TASK DESCRIPTION:
Pictures stay out; please output the remaining data exactly.
[[ DATA FOR ANALYSIS open ]]
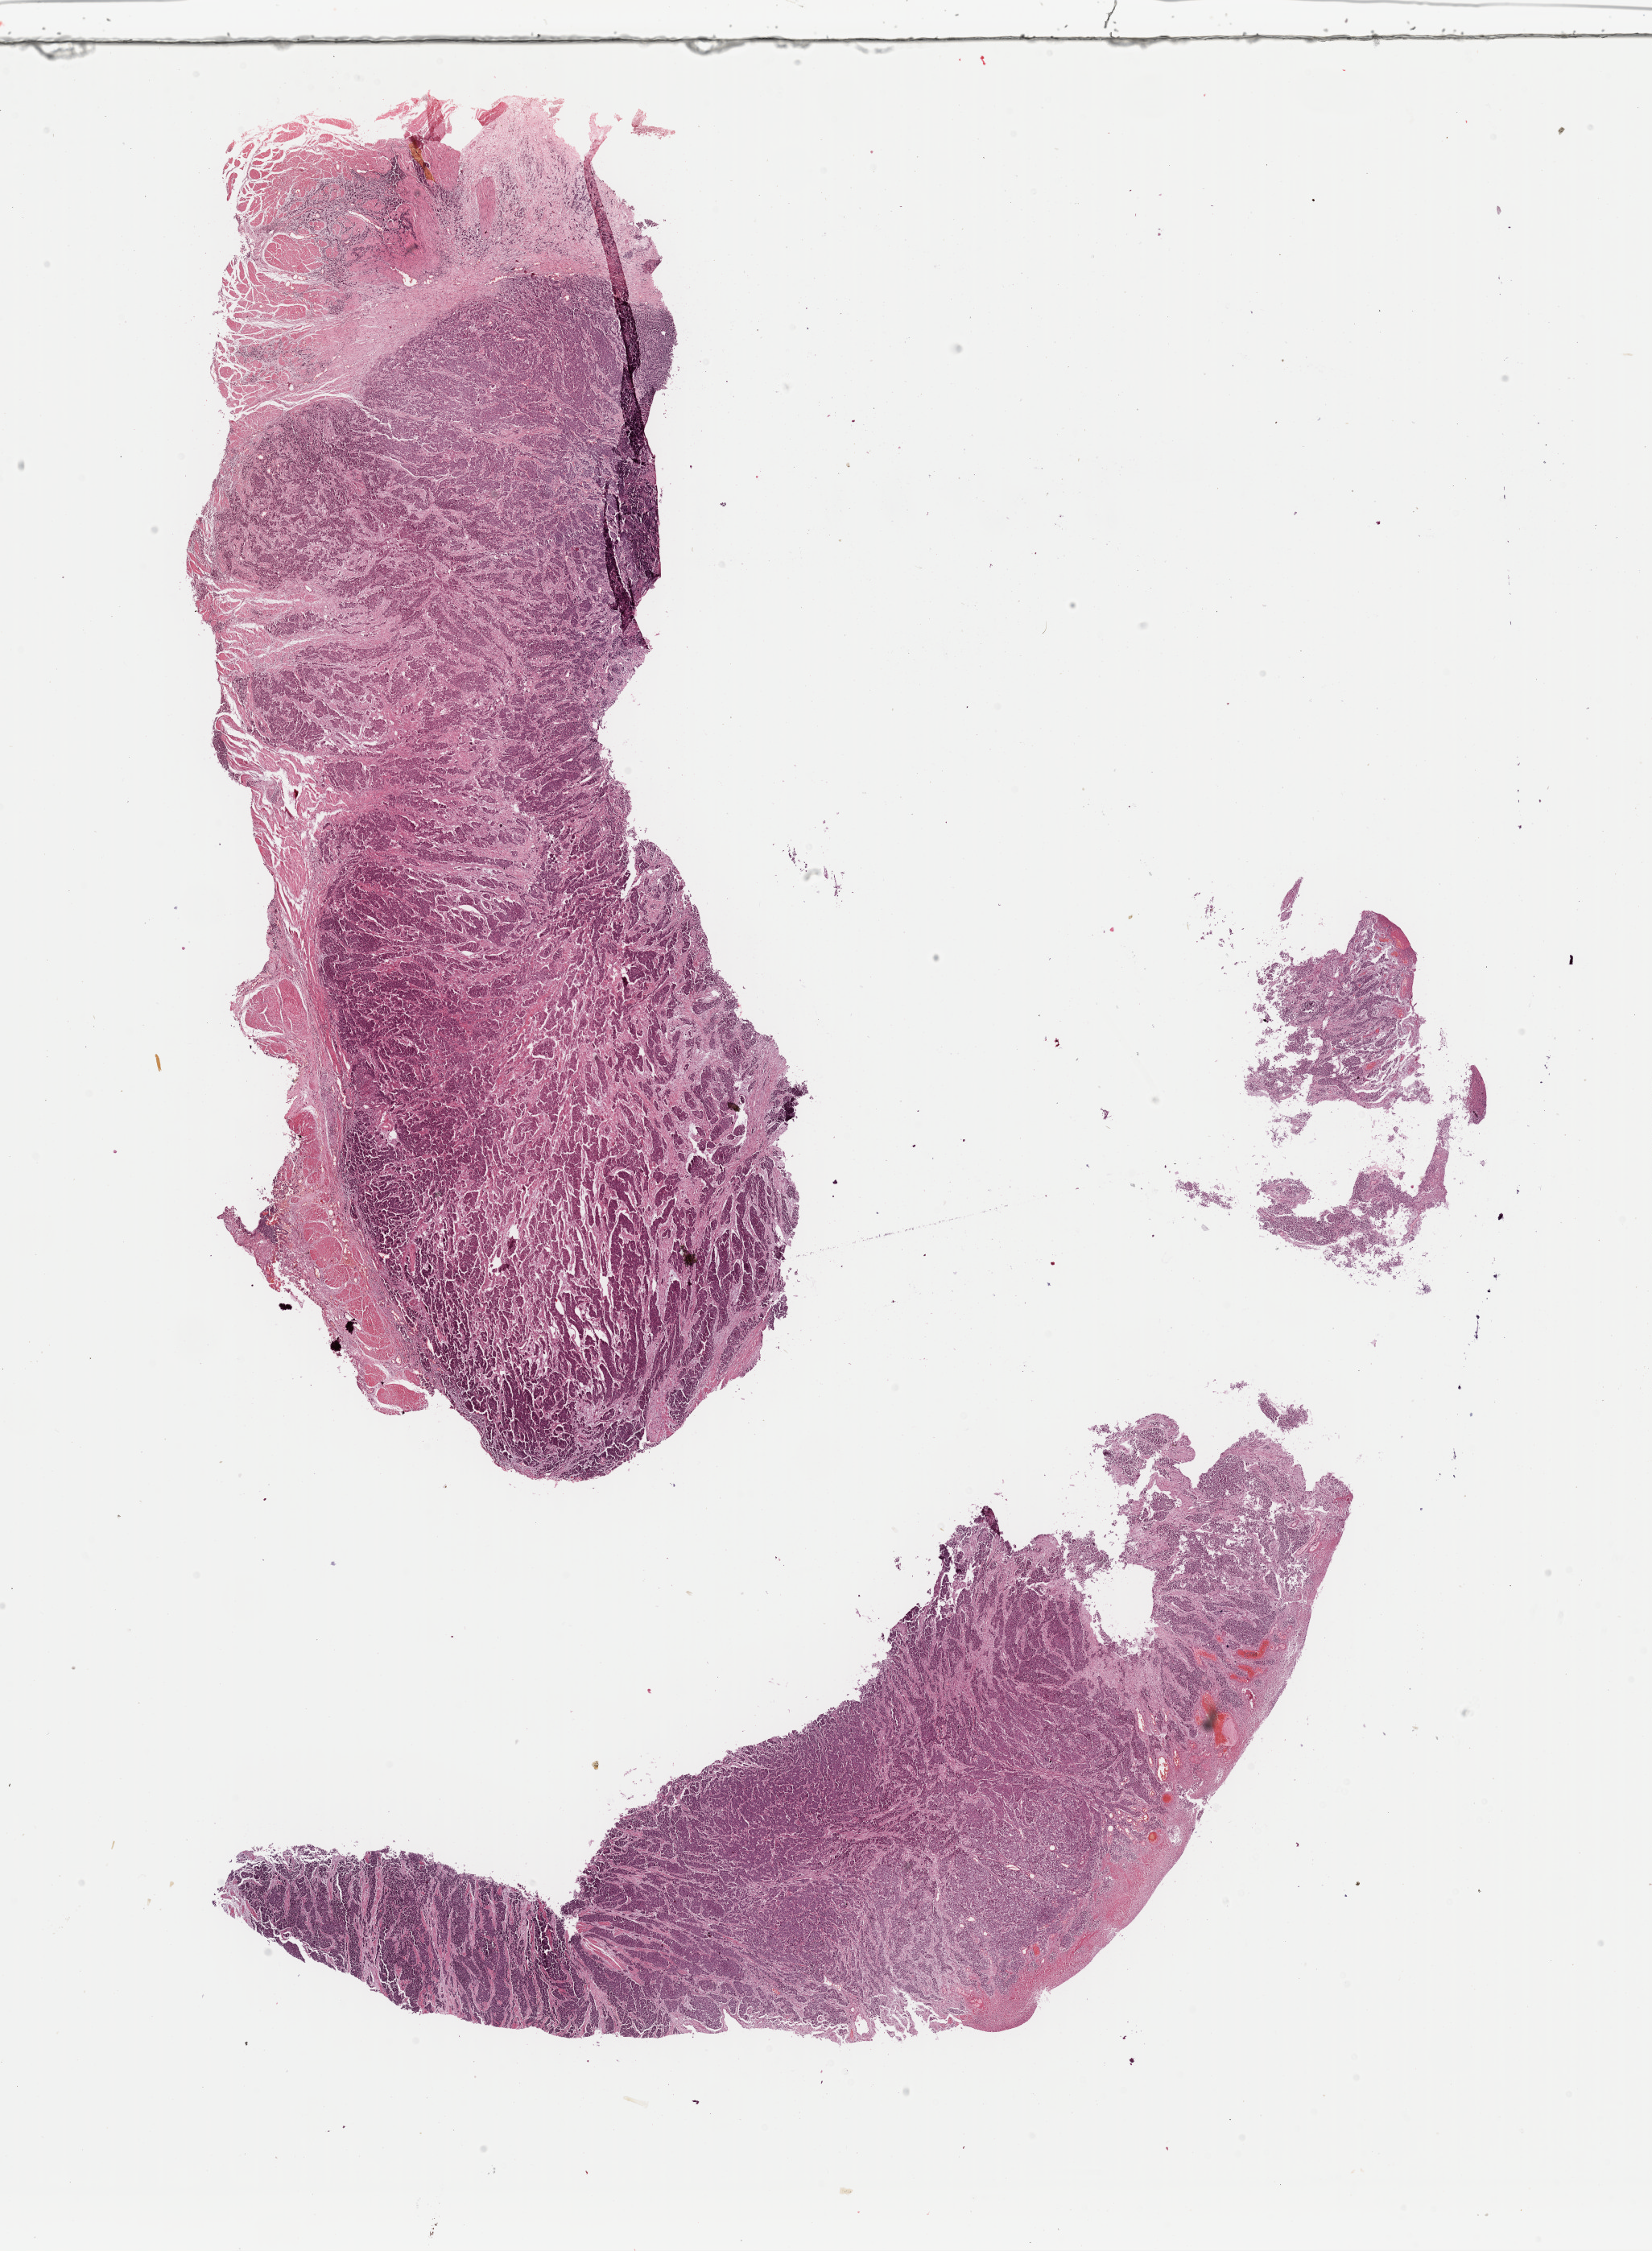
H&E whole-slide image — low-resolution overview of the scanned area, about 16.2 x 22.1 mm. FFPE section. Sample: primary tumour, esophagus. Male patient; age at initial diagnosis 49 years. Histologic grade: G3 (poorly differentiated).
• AJCC pathologic stage: IIA
• histologic diagnosis: Squamous cell carcinoma, NOS (middle third of esophagus)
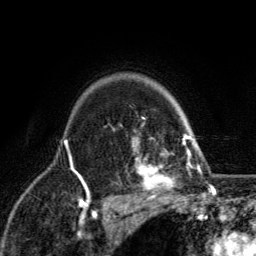
Breast MRI, one axial slice. Cropped to one breast. Dynamic contrast-enhanced series, time point 2 of 6 at this slice position (early post-contrast). 3 T. TE 2.8 ms, TR 7.8 ms. 1.2 mm slice thickness. 256 × 256 image matrix. Female patient.
Outlined on this slice (semi-automatically segmented with operator editing):
- enhancing-tissue mask used for the functional tumour volume (all voxels passing the contrast-enhancement thresholds inside the analysis volume; usually the tumour): bounding box <131,118,198,203> (left, top, right, bottom; pixels)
[[ DATA FOR ANALYSIS closed ]]
SOLUTION TO THIS PROBLEM:
H&E whole-slide image — low-resolution overview of the scanned area, about 16.2 x 22.1 mm. FFPE section. Sample: primary tumour, esophagus. Male patient; age at initial diagnosis 49 years. Histologic grade: G3 (poorly differentiated).
• AJCC pathologic stage: IIA
• histologic diagnosis: Squamous cell carcinoma, NOS (middle third of esophagus)
Breast MRI, one axial slice. Cropped to one breast. Dynamic contrast-enhanced series, time point 2 of 6 at this slice position (early post-contrast). 3 T. TE 2.8 ms, TR 7.8 ms. 1.2 mm slice thickness. 256 × 256 image matrix. Female patient.
Outlined on this slice (semi-automatically segmented with operator editing):
- enhancing-tissue mask used for the functional tumour volume (all voxels passing the contrast-enhancement thresholds inside the analysis volume; usually the tumour): bounding box <131,118,198,203> (left, top, right, bottom; pixels)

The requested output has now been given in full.